Keywords: cell proliferation, chondroitin sulfate, gene expression, insulin-like growth factor (IGF), osteosarcoma, transgenic mice

Introduction

Soft-tissue sarcomas are malignant tumors arising in mesenchymal derived tissues that are classified into subtypes primarily based on histology (1). Undifferentiated pleomorphic sarcoma is the most common and aggressive subtype in adults, with a roughly 50% 5-year survival rate (1 –4). This sarcoma type displays a highly heterogeneous and undifferentiated histological phenotype, which suggests that it may represent an end point for other sarcomas that have undergone dedifferentiation from a cell initially of mesenchymal origin (5, 6).

Chondroitin sulfate proteoglycan (CSPG4), also called neural-glia 2 (NG2) is a membrane protein expressed by progenitor mesenchymal cells (e.g. pericytes), immature keratinocytes, melanocytes, and cells in several tumor types (7). As a gene expressed by mesenchymal progenitors, its expression could play a role in sarcoma initiation. It is a transmembrane protein that can potentiate the activities of other signaling-transducing systems, such as integrin and MAPK signaling pathways (8 –10). NG2/CSPG4 can bind to and present growth factors (e.g. basic fibroblast growth factor and platelet-derived growth factor) to their cognate receptor tyrosine kinase receptors (11, 12). In human glioblastoma cells, NG2/CSPG4-mediated activation of integrin signaling promotes cell survival through sustained activation of Akt (protein kinase B) (13, 14) and chemoresistance through integrin-dependent PI3K/Akt signaling (8). In human melanomas, NG2/CSPG4 functions to activate the MEK/ERK1/2 pathway by mediating the growth factor-induced activation of receptor tyrosine kinases (15, 16). NG2/CSPG4 can interact with collagen VI, and this NG2/CSPG4-Col VI interplay may regulate interaction between soft-tissue sarcoma cells and the tumor microenvironment (17). Interestingly, driving oncogenic mutations in Ng2/Cspg4-expressing cells results in the formation of sarcomas (18).

● ● ● ● ● ● ●

#### [Your tasks]
(1) List every keyword given at the top of the sarcoma passage.
(2) Continue the sarcoma passage, starting right after its final sentence.
The lines after this point come from a different source than the sarcoma passage.

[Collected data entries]
● ● ● ● ● ● ●

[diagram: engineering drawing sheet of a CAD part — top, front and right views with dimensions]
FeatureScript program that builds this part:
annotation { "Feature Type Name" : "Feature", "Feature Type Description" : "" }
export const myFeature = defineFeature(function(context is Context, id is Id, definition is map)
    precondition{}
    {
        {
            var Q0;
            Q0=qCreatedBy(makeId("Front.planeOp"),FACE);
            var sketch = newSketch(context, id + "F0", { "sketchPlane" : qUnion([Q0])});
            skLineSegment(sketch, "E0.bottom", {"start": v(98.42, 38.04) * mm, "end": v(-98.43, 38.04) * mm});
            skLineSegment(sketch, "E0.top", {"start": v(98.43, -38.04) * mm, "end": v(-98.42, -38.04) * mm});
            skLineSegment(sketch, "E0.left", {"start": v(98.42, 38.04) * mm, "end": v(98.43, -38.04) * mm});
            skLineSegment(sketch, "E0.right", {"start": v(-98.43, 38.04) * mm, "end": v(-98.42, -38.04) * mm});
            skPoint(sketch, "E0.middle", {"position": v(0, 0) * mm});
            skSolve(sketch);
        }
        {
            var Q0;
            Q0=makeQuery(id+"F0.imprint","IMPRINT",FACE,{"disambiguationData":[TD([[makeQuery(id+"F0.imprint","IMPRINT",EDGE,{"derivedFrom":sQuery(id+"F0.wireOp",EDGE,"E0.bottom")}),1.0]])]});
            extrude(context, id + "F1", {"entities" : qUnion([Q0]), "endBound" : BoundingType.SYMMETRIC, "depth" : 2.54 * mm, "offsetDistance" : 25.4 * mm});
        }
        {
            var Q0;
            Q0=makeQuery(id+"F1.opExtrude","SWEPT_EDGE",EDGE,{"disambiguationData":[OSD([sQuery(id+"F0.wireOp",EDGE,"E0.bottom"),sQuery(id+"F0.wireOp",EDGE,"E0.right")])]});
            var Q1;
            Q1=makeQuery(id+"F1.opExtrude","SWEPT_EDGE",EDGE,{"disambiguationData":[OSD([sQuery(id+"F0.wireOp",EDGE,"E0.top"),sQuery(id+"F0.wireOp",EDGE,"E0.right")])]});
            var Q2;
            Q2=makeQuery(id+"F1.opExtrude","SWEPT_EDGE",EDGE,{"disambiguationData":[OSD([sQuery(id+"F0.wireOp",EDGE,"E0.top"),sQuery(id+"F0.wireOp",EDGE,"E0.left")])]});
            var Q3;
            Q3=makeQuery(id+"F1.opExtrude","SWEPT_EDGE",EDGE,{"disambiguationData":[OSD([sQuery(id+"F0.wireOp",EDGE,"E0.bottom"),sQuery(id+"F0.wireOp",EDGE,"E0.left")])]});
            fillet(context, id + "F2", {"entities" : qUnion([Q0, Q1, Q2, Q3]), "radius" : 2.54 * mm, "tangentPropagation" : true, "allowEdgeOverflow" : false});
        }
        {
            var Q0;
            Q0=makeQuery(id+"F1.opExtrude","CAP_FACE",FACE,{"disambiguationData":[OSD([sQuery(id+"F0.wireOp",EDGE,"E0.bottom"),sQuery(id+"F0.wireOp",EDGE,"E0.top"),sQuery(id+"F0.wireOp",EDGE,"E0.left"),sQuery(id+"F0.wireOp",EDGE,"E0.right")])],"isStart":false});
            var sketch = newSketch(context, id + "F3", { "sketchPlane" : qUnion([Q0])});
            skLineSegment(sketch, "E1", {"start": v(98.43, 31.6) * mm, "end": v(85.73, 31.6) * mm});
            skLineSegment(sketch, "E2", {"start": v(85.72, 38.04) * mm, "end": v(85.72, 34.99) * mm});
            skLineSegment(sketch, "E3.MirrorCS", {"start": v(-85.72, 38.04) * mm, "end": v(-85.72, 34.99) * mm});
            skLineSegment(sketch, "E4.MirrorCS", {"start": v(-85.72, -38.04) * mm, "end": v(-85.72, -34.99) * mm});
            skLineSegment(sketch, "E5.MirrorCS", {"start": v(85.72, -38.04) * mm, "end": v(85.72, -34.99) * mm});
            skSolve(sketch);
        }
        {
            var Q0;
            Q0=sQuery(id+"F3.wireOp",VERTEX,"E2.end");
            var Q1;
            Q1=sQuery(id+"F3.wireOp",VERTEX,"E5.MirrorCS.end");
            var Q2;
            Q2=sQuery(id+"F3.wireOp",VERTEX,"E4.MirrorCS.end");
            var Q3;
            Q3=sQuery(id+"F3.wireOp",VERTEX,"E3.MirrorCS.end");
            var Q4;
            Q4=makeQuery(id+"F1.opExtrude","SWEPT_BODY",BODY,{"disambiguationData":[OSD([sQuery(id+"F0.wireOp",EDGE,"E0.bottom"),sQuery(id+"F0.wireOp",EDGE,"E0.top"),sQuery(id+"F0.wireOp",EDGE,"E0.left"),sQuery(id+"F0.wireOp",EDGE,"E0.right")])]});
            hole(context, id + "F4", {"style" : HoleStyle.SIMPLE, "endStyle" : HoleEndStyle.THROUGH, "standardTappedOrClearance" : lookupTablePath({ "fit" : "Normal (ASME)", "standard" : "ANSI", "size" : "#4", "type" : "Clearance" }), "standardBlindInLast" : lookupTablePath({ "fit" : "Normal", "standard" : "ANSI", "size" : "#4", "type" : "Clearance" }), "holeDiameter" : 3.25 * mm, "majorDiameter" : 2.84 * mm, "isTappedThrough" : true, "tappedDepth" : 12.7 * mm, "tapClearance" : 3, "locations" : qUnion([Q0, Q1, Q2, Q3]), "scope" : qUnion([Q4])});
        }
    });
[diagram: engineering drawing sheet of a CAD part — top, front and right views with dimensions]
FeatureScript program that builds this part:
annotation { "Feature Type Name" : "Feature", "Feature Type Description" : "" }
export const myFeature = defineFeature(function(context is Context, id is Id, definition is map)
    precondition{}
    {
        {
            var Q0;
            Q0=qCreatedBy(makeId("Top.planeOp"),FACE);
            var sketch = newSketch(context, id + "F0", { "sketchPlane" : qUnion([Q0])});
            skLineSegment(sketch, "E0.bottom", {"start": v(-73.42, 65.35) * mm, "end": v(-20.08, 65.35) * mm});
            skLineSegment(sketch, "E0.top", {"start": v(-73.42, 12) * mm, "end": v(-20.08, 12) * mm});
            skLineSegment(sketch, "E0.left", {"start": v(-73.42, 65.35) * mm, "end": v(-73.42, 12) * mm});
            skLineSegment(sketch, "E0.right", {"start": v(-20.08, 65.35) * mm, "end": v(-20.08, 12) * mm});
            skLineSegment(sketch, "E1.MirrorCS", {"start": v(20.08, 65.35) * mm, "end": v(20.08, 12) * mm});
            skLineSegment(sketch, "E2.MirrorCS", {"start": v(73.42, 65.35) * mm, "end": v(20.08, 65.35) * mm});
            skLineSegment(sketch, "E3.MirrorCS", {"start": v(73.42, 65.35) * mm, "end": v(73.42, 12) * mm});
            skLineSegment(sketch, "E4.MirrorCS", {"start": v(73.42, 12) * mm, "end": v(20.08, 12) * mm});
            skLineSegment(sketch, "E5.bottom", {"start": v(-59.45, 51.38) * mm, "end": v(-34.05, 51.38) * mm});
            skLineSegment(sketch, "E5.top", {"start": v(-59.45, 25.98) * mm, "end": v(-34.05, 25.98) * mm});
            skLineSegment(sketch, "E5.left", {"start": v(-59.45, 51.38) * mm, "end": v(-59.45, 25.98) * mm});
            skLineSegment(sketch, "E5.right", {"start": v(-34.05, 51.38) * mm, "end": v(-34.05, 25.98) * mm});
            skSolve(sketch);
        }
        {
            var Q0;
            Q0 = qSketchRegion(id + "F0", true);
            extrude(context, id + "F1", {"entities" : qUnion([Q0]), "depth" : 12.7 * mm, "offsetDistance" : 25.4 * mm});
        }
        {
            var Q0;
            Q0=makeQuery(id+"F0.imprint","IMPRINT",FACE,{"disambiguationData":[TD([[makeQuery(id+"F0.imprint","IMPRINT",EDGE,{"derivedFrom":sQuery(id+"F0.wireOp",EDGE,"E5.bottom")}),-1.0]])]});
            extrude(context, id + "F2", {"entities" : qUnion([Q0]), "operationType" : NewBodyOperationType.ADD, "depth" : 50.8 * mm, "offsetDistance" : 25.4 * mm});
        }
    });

● ● ● ● ● ● ●

#### [Answers for the exercise]
(1) cell proliferation, chondroitin sulfate, gene expression, insulin-like growth factor (IGF), osteosarcoma, transgenic mice

(2)
Altered NG2/CSPG4 expression and/or distribution may serve as a prognostic factor in various cancer types (19 –23). In soft-tissue sarcomas, NG2/CSPG4 expression is correlated with tumor progression (24, 25). Inhibition of NG2/CSPG4 expression or treatment with anti-NG2/CSPG4 antibodies inhibits tumor growth in xenografts from some malignancies (26 –28). However, the efficacy of targeted NG2/CSPG4 therapy has not been investigated in sarcomas. Here, we use genetically modified mice, human tumors established as xenografts in mice, and an NG2/CSPG4 antibody-based therapy to study the role of Ng2/Cspg4 in soft-tissue sarcoma initiation and growth in vivo.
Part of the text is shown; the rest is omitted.